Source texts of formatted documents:

---

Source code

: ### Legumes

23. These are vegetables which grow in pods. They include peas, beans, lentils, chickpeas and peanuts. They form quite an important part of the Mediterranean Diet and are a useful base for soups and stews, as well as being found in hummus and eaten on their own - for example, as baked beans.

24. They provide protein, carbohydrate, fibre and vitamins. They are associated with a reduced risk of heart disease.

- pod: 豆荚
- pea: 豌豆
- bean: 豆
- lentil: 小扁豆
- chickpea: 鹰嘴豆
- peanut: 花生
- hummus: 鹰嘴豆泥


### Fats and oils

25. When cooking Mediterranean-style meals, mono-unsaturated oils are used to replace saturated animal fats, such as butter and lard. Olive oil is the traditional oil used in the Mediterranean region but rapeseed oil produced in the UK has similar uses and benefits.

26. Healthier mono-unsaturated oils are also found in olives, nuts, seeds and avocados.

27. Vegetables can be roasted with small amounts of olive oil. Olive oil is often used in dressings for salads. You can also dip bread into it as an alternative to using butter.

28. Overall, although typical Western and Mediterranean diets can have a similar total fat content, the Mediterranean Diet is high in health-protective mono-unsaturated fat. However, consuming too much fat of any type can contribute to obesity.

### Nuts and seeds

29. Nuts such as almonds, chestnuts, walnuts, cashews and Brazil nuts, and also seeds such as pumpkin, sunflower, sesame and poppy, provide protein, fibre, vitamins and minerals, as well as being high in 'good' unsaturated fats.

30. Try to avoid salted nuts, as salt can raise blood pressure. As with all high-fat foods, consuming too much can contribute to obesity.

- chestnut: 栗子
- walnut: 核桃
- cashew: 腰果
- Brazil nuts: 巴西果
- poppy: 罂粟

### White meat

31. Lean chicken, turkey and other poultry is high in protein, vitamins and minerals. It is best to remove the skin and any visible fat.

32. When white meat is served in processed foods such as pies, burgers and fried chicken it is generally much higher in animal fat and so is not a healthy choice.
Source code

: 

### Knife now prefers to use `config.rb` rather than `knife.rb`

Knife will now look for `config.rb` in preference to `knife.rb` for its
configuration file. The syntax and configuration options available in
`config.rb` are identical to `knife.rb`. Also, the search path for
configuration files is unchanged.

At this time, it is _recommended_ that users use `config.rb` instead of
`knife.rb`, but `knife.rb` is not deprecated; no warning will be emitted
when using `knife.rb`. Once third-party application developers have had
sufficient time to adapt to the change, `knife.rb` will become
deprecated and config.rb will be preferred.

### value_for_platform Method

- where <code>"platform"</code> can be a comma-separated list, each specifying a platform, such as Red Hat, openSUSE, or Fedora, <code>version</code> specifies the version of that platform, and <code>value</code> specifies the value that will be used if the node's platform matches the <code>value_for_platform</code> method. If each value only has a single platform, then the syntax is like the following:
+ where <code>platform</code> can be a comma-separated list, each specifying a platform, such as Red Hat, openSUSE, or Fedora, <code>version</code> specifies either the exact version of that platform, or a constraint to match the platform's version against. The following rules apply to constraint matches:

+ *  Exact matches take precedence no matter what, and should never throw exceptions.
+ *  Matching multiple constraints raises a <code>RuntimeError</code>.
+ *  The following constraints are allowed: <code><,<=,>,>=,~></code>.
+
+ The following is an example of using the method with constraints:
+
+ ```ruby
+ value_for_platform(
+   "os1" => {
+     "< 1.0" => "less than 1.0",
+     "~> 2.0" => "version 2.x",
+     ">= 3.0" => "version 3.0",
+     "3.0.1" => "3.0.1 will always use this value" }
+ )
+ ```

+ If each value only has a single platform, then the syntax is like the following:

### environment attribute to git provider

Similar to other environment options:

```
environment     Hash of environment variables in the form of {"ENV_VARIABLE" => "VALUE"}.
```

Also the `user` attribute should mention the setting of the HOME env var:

---

● Work order
For every line of the records that has the word "oils" in it, make a copy.

● Solution for this task
### Fats and oils
25. When cooking Mediterranean-style meals, mono-unsaturated oils are used to replace saturated animal fats, such as butter and lard. Olive oil is the traditional oil used in the Mediterranean region but rapeseed oil produced in the UK has similar uses and benefits.
26. Healthier mono-unsaturated oils are also found in olives, nuts, seeds and avocados.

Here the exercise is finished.